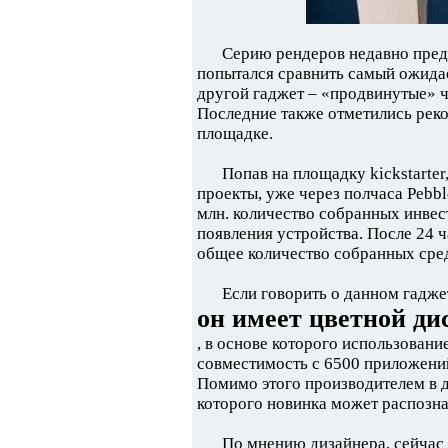
Серию рендеров недавно пред
попытался сравнить самый ожида
другой гаджет – «продвинутые» ч
Последние также отметились рек
площадке.
Попав на площадку kickstarte
проекты, уже через полчаса Pebbl
млн. количество собранных инвес
появления устройства. После 24 
общее количество собранных сред
Если говорить о данном гадже
он имеет цветной ди
, в основе которого использовани
совместимость с 6500 приложени
Помимо этого производителем в 
которого новинка может распозна
По мнению дизайнера, сейчас 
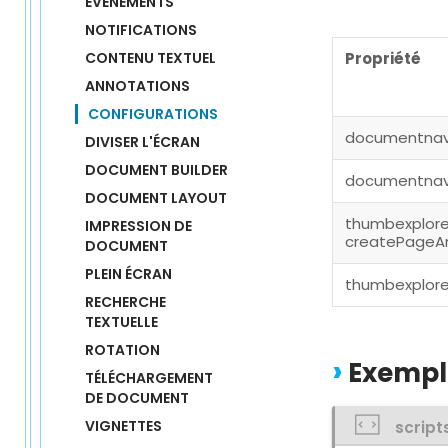
ÉVÈNEMENTS
NOTIFICATIONS
CONTENU TEXTUEL
Propriété
ANNOTATIONS
CONFIGURATIONS
documentnavi
DIVISER L'ÉCRAN
DOCUMENT BUILDER
documentnavig
DOCUMENT LAYOUT
thumbexplore
IMPRESSION DE 
createPageA
DOCUMENT
PLEIN ÉCRAN
thumbexplore
RECHERCHE 
TEXTUELLE
ROTATION
Exempl
TÉLÉCHARGEMENT 
DE DOCUMENT
VIGNETTES
script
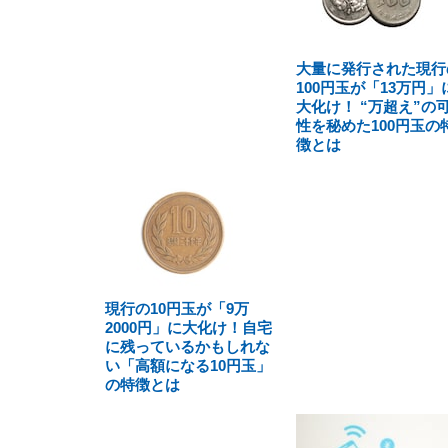
大量に発行された現行
100円玉が「13万円」
大化け！ “万超え”の
性を秘めた100円玉の
徴とは
現行の10円玉が「9万
2000円」に大化け！自宅
に残っているかもしれな
い「高額になる10円玉」
の特徴とは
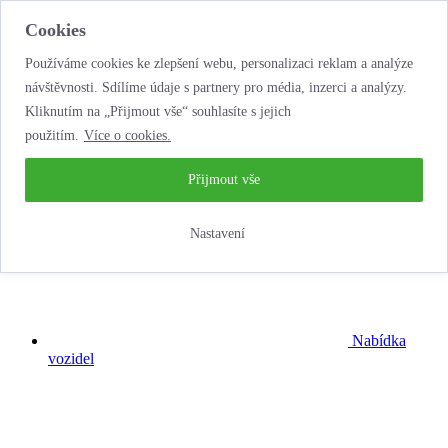
Cookies
Používáme cookies ke zlepšení webu, personalizaci reklam a analýze
návštěvnosti. Sdílíme údaje s partnery pro média, inzerci a analýzy.
Kliknutím na „Přijmout vše“ souhlasíte s jejich
použitím.
Více o cookies.
...neobyčejná
autopůjčovna!
Přijmout vše
Nastavení
Nabídka
vozidel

▸ **PROMPT**:
Please copy each line of the records above in which the word "которого" can be found.

▸ **RESULT OF THE TASK**:
, в основе которого использовани
которого новинка может распозна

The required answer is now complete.